### DATA EXTRACT
▬▬▬
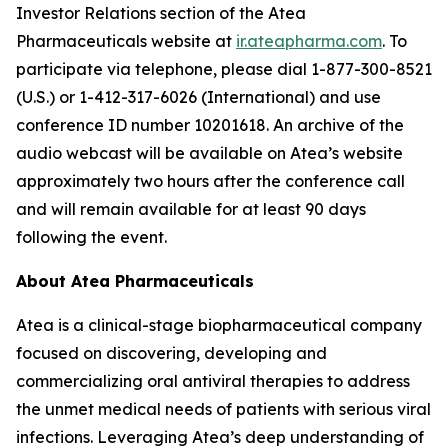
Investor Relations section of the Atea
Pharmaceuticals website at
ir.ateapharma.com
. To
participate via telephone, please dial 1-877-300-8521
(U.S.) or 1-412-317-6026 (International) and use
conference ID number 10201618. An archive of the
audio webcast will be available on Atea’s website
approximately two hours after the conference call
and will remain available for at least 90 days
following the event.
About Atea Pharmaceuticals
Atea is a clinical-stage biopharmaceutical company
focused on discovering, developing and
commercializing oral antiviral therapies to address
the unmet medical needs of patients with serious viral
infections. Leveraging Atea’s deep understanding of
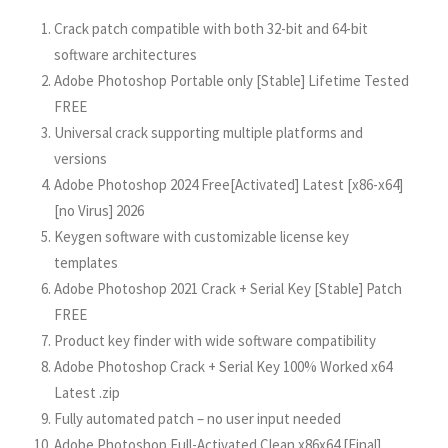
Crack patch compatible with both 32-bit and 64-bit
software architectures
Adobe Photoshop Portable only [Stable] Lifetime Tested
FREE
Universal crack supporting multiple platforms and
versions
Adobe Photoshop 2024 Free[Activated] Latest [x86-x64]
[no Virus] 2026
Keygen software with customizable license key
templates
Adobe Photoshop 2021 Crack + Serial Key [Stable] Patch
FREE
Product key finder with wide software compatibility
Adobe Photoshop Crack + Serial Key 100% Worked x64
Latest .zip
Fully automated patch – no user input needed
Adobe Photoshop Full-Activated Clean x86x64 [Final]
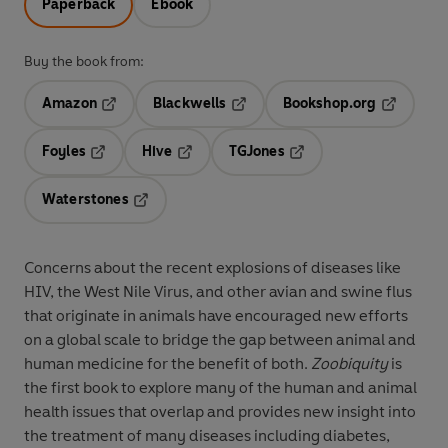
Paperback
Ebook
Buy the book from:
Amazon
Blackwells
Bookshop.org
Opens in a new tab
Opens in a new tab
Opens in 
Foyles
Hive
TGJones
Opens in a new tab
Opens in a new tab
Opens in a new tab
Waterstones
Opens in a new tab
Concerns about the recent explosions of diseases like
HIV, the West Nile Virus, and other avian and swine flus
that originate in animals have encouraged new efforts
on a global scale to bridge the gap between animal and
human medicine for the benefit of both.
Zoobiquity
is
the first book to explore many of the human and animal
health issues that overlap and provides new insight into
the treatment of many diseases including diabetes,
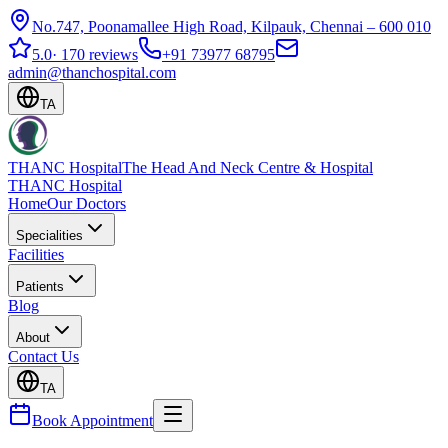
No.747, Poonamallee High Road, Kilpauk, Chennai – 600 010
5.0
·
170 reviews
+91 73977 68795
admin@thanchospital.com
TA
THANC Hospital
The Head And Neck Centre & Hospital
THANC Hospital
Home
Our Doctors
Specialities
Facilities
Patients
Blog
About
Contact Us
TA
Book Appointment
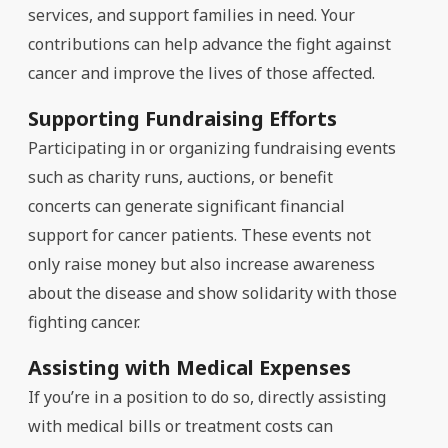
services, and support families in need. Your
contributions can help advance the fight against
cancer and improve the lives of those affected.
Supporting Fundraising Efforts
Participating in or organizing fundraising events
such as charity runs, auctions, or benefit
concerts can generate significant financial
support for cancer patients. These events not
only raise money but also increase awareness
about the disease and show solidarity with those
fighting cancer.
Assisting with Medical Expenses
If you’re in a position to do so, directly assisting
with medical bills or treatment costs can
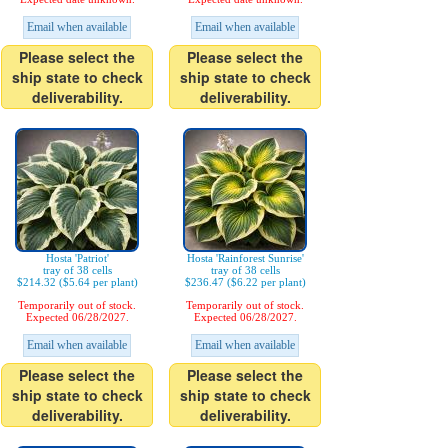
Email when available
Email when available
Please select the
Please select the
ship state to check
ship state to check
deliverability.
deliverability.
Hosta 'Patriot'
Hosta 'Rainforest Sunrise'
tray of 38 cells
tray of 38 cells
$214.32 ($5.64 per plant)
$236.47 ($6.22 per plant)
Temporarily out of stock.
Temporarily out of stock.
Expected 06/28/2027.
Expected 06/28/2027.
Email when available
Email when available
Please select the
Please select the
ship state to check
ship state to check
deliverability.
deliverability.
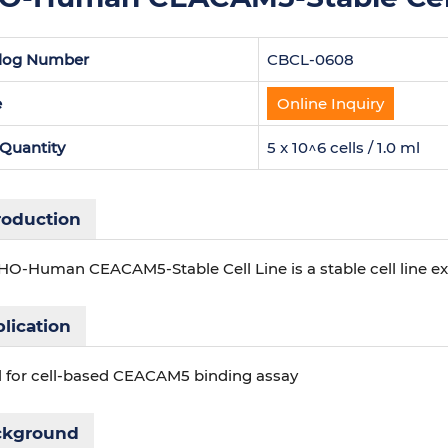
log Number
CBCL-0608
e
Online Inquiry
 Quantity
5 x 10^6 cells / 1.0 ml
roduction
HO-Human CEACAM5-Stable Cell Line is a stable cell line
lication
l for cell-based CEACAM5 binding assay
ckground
▬▬▬
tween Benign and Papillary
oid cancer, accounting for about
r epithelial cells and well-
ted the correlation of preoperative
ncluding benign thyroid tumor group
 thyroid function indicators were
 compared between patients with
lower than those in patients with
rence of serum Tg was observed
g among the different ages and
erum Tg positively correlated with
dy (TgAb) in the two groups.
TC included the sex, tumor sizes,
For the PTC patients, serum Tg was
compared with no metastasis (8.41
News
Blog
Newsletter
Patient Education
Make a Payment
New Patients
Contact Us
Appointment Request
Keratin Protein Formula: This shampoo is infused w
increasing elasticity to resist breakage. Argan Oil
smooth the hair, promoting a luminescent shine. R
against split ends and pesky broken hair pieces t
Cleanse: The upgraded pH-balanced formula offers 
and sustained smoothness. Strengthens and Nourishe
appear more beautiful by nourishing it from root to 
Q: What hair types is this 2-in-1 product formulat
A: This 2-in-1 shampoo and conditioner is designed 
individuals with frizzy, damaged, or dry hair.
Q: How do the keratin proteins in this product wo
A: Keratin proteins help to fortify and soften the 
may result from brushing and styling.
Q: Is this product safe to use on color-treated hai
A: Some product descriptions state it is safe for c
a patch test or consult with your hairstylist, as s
▬▬▬
The answer is each line in which the word "Activated" occurs, copied from the material above.

Adobe Photoshop 2024 Free[Activated] Latest [x86-x64]
Adobe Photoshop Full-Activated Clean x86x64 [Final]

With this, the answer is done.